Beste'nin yüzünde o her zamanki gülümsemeyi görünce içim rahat bir şekilde, tam yanında duran annesine de uzaktan "Kendine iyi bak." deyip Buğra'ya döndüm. Sonra da diğerlerine çevirdim bakışlarımı. Hepsi otobüsün önünde dizilmiş, vedalaşmamı bekliyorlardı. Zaten vedalaşacak pek kişi olmadığı için pek de uzun sürmemişti. Babam işi nedeniyle gelememişti ama en yakın zamanda İstanbul'a uğrayacağını belirtmişti. "Beni önemsemiyorsun," triplerine girip, daha yeni yeni düzelmeye başlayan baba-kız ilişkimizi bozmak istemediğim için uysal kız havalarında "Sorun değil." diyerek geçiştirmiştim olayı.

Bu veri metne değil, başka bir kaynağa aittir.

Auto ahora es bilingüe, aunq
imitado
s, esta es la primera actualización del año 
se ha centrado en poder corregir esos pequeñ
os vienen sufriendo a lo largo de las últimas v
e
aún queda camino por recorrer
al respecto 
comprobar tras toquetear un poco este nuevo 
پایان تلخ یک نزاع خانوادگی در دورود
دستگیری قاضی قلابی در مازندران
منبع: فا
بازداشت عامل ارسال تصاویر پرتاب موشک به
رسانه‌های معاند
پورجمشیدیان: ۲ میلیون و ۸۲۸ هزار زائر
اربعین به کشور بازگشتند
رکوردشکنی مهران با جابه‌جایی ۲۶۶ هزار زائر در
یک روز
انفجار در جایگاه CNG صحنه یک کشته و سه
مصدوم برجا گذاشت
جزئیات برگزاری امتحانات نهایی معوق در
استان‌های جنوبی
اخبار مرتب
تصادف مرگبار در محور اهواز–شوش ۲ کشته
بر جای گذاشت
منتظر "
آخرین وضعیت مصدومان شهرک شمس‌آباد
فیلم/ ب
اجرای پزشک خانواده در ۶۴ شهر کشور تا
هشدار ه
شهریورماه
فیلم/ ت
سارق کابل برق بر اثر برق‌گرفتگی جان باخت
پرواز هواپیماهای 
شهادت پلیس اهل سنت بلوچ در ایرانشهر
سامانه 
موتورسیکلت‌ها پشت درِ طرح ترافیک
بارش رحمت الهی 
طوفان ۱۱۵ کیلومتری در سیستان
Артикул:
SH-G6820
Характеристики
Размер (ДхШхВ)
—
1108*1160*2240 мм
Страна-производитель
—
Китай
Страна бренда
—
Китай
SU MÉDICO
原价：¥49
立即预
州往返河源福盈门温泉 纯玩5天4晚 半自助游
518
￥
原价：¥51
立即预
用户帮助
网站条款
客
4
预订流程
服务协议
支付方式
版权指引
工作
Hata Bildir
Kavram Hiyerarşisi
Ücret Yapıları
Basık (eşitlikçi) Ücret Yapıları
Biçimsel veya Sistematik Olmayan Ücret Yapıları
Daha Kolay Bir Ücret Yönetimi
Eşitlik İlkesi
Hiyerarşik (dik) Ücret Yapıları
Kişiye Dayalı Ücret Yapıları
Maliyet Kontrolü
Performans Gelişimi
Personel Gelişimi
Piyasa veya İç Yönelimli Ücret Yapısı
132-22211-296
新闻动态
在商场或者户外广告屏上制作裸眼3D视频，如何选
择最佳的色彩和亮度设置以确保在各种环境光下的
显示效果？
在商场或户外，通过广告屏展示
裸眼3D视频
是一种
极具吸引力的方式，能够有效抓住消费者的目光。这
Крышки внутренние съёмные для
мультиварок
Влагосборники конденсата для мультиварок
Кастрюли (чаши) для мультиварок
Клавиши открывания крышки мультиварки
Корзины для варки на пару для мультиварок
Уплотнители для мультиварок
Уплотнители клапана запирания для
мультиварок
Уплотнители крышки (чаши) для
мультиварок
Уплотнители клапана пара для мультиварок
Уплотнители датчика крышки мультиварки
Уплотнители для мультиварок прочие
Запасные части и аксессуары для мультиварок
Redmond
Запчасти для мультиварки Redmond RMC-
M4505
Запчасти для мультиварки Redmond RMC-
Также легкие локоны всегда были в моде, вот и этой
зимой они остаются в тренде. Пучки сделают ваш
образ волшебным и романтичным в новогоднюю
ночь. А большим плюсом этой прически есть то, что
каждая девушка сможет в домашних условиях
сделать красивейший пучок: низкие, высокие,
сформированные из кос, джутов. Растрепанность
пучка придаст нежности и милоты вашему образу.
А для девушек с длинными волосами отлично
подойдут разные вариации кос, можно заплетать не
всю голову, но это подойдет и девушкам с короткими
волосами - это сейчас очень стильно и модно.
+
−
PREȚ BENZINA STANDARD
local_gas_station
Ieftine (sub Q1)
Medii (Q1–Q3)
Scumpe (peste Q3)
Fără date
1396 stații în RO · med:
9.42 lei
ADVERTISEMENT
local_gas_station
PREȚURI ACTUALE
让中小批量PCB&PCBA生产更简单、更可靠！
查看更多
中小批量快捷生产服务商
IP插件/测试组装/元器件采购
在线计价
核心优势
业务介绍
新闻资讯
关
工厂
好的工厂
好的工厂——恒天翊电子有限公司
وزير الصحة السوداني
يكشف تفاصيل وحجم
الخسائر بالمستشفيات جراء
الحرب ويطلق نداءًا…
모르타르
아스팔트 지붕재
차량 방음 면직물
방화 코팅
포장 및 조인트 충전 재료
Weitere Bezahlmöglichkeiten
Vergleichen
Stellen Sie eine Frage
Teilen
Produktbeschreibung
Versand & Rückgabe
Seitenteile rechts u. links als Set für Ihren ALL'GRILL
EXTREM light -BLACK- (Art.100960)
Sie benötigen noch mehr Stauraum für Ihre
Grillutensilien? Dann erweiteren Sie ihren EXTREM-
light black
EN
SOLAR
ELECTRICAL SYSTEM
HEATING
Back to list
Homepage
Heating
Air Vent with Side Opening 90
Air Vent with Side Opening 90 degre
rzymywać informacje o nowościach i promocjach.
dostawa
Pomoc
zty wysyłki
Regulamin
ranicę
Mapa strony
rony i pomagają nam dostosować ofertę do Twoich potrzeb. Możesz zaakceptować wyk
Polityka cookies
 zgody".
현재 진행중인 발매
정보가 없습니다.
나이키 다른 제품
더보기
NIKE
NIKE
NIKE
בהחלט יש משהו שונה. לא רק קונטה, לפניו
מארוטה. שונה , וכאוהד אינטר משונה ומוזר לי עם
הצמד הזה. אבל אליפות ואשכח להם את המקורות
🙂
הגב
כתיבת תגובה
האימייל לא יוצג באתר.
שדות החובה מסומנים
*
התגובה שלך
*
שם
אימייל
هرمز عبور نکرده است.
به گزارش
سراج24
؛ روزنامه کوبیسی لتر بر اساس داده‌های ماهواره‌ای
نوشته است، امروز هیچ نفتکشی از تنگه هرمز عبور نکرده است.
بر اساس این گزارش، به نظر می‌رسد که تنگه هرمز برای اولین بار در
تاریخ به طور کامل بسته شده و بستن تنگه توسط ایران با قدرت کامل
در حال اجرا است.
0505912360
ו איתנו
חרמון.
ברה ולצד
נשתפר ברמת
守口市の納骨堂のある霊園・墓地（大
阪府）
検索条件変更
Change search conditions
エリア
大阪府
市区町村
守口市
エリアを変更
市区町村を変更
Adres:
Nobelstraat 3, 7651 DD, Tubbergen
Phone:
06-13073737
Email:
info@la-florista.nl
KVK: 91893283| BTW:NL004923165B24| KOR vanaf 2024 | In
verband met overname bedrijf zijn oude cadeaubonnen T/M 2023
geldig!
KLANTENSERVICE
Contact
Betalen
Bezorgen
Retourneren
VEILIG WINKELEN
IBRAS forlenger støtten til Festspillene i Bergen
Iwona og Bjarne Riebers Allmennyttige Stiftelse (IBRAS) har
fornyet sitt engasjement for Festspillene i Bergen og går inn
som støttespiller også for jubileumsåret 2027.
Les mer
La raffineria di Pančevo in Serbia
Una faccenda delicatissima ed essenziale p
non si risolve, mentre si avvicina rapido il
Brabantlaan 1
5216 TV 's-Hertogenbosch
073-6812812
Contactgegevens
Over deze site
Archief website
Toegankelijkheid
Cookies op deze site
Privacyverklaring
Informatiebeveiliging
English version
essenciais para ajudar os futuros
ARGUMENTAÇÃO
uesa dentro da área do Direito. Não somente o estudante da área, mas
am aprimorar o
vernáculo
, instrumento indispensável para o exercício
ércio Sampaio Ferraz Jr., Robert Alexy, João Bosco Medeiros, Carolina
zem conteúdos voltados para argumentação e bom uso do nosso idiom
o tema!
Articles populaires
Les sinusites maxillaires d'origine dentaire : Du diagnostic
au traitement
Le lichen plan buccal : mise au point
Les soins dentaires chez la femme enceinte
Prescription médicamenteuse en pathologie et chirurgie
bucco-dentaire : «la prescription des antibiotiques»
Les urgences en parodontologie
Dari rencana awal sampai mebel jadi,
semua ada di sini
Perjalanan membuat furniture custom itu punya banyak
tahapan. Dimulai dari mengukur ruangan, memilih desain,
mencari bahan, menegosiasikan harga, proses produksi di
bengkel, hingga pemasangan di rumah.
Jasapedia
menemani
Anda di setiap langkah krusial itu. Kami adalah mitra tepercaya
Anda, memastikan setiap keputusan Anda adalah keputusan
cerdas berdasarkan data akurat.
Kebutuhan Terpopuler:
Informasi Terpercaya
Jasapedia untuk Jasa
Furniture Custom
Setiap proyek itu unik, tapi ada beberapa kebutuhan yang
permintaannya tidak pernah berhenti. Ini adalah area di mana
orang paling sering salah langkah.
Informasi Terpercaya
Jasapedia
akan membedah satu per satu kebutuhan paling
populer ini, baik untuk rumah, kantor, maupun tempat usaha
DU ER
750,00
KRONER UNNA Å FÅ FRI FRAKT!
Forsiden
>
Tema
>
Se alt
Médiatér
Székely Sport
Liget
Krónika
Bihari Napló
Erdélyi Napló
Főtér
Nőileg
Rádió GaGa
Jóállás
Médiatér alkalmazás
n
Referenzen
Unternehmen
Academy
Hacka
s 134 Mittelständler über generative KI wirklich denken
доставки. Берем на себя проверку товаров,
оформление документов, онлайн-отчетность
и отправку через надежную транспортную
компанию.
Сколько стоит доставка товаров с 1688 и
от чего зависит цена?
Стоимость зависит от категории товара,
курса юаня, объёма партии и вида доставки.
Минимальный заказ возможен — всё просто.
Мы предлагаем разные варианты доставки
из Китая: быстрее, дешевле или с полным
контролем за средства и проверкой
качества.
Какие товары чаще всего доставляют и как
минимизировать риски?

"Hadi gidelim." deyip otobüse ilk adımımı atarken aklımdaki düşünceleri de geride bırakmıştım. Yeni bir hayata başlıyor gibiydim.

Ebeveyn baskısı : Yok.

Berbat bir lise ortamı : Yok.

Depresyon havası : Kesinlikle yok.

Yeni ev, yeni şehir, yeni okul ve eski arkadaşlar. Bu tablodan mutluydum. Güzel olacağına emindim, fazlasıyla hem de.

Yattığım yatakta biraz daha yayıldım ve en rahat olduğum pozisyonu bulmaya çalıştım. İstanbul'a ilk ayak basışımızın üstünden en fazla 1 saat geçmişti ama ben direkt olarak otele, Buğra'nın odasına, gelip kendimi yatağa atma eyleminde bulunmuştum. Bu kadar uzun süren otobüs yolculuklarının bana pek iyi geldiği söylenemezdi. Aslında, arkamız Kaan, Arya ; önümüz ise Berk, Selin, Onur ve Ezgi ile dolu olunca normal bir yolculuk geçirdiğimiz de söylenemezdi. Her anımız kahkahalarla doluydu, kalan küçük zaman diliminde ise kulaklığımı takıp kısa bir uyku çekmiştim.

Sandalyede sinirli bir şekilde, çatık kaşlarıyla oturan Buğra'ya aldırmamaya çalışarak telefonumu komidinin üstünden aldım ve öylesine karıştırdım. Bakışlarım telefonun üstündeydi ama telefon ekranını görmüyordum resmen. Telefonla uğraşmamın tek sebebi Buğra'nın dikkatini biraz da olsa kendime çekmekti ama o benim olduğum tarafa bakmıyordu bile. Eliyle yüzünü sıvazladıktan sonra oturduğu sandalyeden kalkıp yatağın yanına geldi.

Biraz önce dediğim şeylere daha yeni yeni tepki göstermeye başlıyordu. "Bunu düşünmen bile fazlasıyla saçma !" diyerek sesini yükseltti. "Buna ölsem de izin vermem."

"Başım ağrıyor," dedikten hemen sonra telefonu tekrardan eski yerine bıraktım. Dikkatini çekmeme gerek kalmamıştı, zaten kendisi gelmişti yanıma. "Biraz sessiz konuş. Başımdaki tüm hücreler bana savaş açmış gibi hissediyorum."

"Sen de benim sinirlerimi tavana çıkartıyorsun, ben senin kadar mızmızlanıyor muyum ?"

Dediğini umursamayıp "Ağrı konusunda çok ciddiydim." dedim. Konuşmak bile başımdaki ağrıyı daha da şiddetlendiriyordu.